Open MPI logo

Open MPI User's Mailing List Archives

  |   Home   |   Support   |   FAQ   |   all Open MPI User's mailing list

Subject: [OMPI users] intermittent segfaults with openib on ring_c.c
From: Fischer, Greg A. (fischega_at_[hidden])
Date: 2014-06-03 12:38:19

Hello openmpi-users,

I'm running into a perplexing problem on a new system, whereby I'm experiencing intermittent segmentation faults when I run the ring_c.c example and use the openib BTL. See an example below. Approximately 50% of the time it provides the expected output, but the other 50% of the time, it segfaults. LD_LIBRARY_PATH is set correctly, and the version of "mpirun" being invoked is correct. The output of ompi_info -all is attached.

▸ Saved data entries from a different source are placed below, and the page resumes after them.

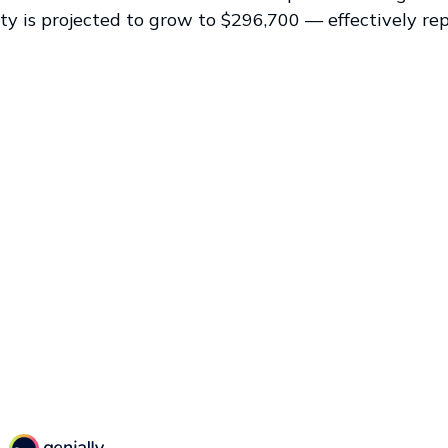
ty is projected to grow to $296,700 — effectively re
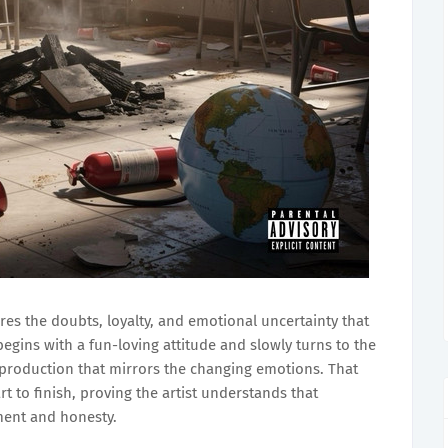
res the doubts, loyalty, and emotional uncertainty that
begins with a fun-loving attitude and slowly turns to the
 production that mirrors the changing emotions. That
rt to finish, proving the artist understands that
ment and honesty.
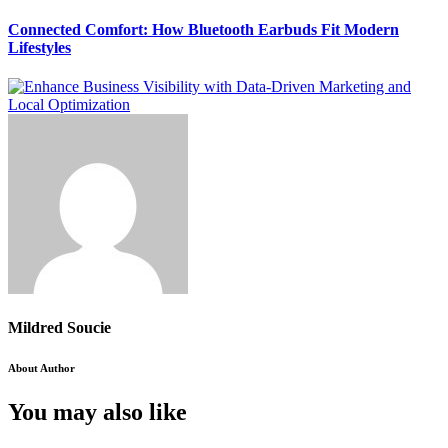
Connected Comfort: How Bluetooth Earbuds Fit Modern
Lifestyles
Mildred Soucie
About Author
You may also like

One potential problem may be that the system that OpenMPI was compiled on is mostly the same as the system where it is being executed, but there are some differences in the installed packages. I've checked the critical ones (libibverbs, librdmacm, libmlx4-rdmav2, etc.), and they appear to be the same.

Can anyone suggest how I might start tracking this problem down?

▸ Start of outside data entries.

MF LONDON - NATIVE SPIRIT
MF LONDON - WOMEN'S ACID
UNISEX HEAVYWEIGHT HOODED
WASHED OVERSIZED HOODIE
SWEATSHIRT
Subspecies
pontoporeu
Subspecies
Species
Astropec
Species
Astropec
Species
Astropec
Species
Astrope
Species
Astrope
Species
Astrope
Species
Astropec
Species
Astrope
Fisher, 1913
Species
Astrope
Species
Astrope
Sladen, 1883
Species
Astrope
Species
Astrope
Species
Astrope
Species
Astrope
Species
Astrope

[binf102:fischega] $ mpirun -np 2 --mca btl openib,self ring_c
[binf102:31268] *** Process received signal ***
[binf102:31268] Signal: Segmentation fault (11)
[binf102:31268] Signal code: Address not mapped (1)
[binf102:31268] Failing at address: 0x10
[binf102:31268] [ 0] /lib64/ [0x2b42213f57c0]
[binf102:31268] [ 1] /xxxx/yyyy_ib/intel- [0x2b42203fd7e3]
[binf102:31268] [ 2] /xxxx/yyyy_ib/intel- [0x2b4220400d3b]
[binf102:31268] [ 3] /xxxx/yyyy_ib/intel- [0x2b42204008ef]
[binf102:31268] [ 4] /xxxx/yyyy_ib/intel- [0x2b4220400876]
[binf102:31268] [ 5] /xxxx/yyyy_ib/intel- [0x2b422572334c]
[binf102:31268] [ 6] /xxxx/yyyy_ib/intel- [0x2b422041d64a]
[binf102:31268] [ 7] /xxxx/yyyy_ib/intel- [0x2b422573612f]
[binf102:31268] [ 8] /lib64/ [0x2b42213ed7b6]
[binf102:31268] [ 9] /lib64/ [0x2b42216dcd6d]
[binf102:31268] *** End of error message ***
mpirun noticed that process rank 0 with PID 31268 on node xxxx102 exited on signal 11 (Segmentation fault).